Dengan kata lain, setiap praktik atau simbol keagamaan dalam penyembahan umat Tuhan harus mendapat perintah ilahi dari Firman Tuhan baik dengan

(1) perintah; atau oleh
(2) contoh resmi dari para rasul; atau oleh
(3) kesimpulan yang baik dan perlu. Mari kita surat Yasin pertimbangkan secara singkat bagaimana ketiga sarana untuk menegakkan perintah ilahi ini bekerja dalam Kitab Suci.

(1) Surat perintah Ilahi yang ditetapkan dengan perintah sudah cukup jelas. Ketika rasul yang diilhami memerintahkan Timotius: “Beritakanlah Firman” (2 Tim. 4:2), kita dengan tepat menyimpulkan bahwa berkhotbah dari Kitab Suci setiap Hari Tuhan adalah elemen ibadah yang diperintahkan. Sekali lagi ketika Tuhan memerintahkan: “Lakukanlah ini sesering kamu meminumnya, sebagai peringatan akan Aku” (1 Kor. 11:25), kita memiliki resep tegas dari Kristus untuk merayakan Perjamuan Tuhan sebagai elemen yang diperlukan dari penyembahan.

(2) Perintah ilahi yang ditetapkan oleh teladan resmi para rasul juga menuntut ketaatan kita dalam hal-hal yang berkaitan dengan ibadah.

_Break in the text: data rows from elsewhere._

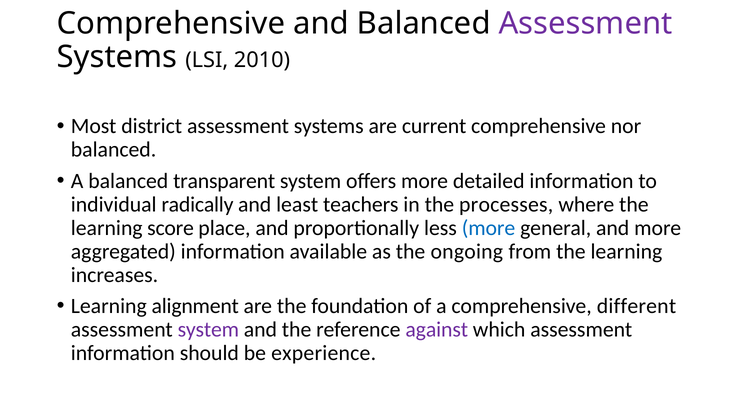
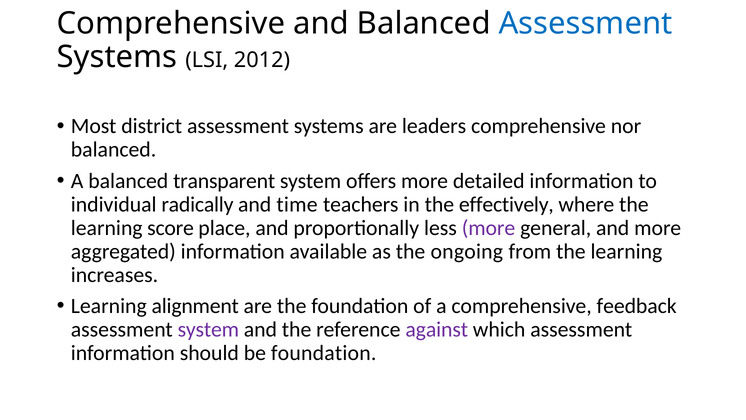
Assessment at (586, 24) colour: purple -> blue
2010: 2010 -> 2012
current: current -> leaders
least: least -> time
processes: processes -> effectively
more at (489, 228) colour: blue -> purple
different: different -> feedback
be experience: experience -> foundation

Misalnya, tidak ada perintah eksplisit bagi orang-orang percaya Perjanjian Baru untuk berkumpul menyembah Tuhan pada hari pertama minggu itu. Namun, ketika kita menyelidiki Kitab Suci, Allah menjelaskan kepada kita dengan contoh yang sah bahwa sejak Kristus dibangkitkan pada hari pertama minggu itu (“Sekarang, ketika Dia bangkit pagi-pagi pada hari pertama minggu itu …” Mrk.16 :9), dan sejak Kristus bertemu dengan para rasul-Nya pada hari pertama minggu itu (Yoh. 20:19), dan sejak Roh Kudus dicurahkan ke atas gereja pada hari pertama minggu itu ketika mereka berkumpul untuk beribadah (Kisah Para Rasul 2:1, lih. Im 23:15-16), dan karena itu adalah praktek gereja-gereja kerasulan untuk bertemu untuk beribadah pada hari pertama minggu itu (“Sekarang pada hari pertama minggu itu ketika para murid berkumpul untuk memecahkan roti…” Kisah Para Rasul 20:7), dan karena merupakan kebiasaan gereja-gereja para rasul untuk mengumpulkan persembahan mereka bagi orang miskin dan yang membutuhkan pada hari pertama minggu itu (“pada hari pertama minggu itu mari masing-masing dari kamu mengesampingkan sesuatu…” 1 Kor. 16:2), kami menyimpulkan bahwa Firman Tuhan membutuhkan penyembahan bagi semua orang percaya Perjanjian Baru pada hari Sabat hari pertama daripada pada hari Sabat hari ketujuh. Jika, misalnya, kita harus menemukan dalam Perjanjian Baru contoh yang disetujui dari para rasul yang membakar dupa dalam penyembahan kepada Tuhan, itu akan menjadi jaminan yang cukup untuk menuntut pembakaran dupa dalam penyembahan pada Hari Tuhan. Teladan resmi dari para rasul sama mengikatnya secara moral seperti perintah tegas dari bibir Kristus.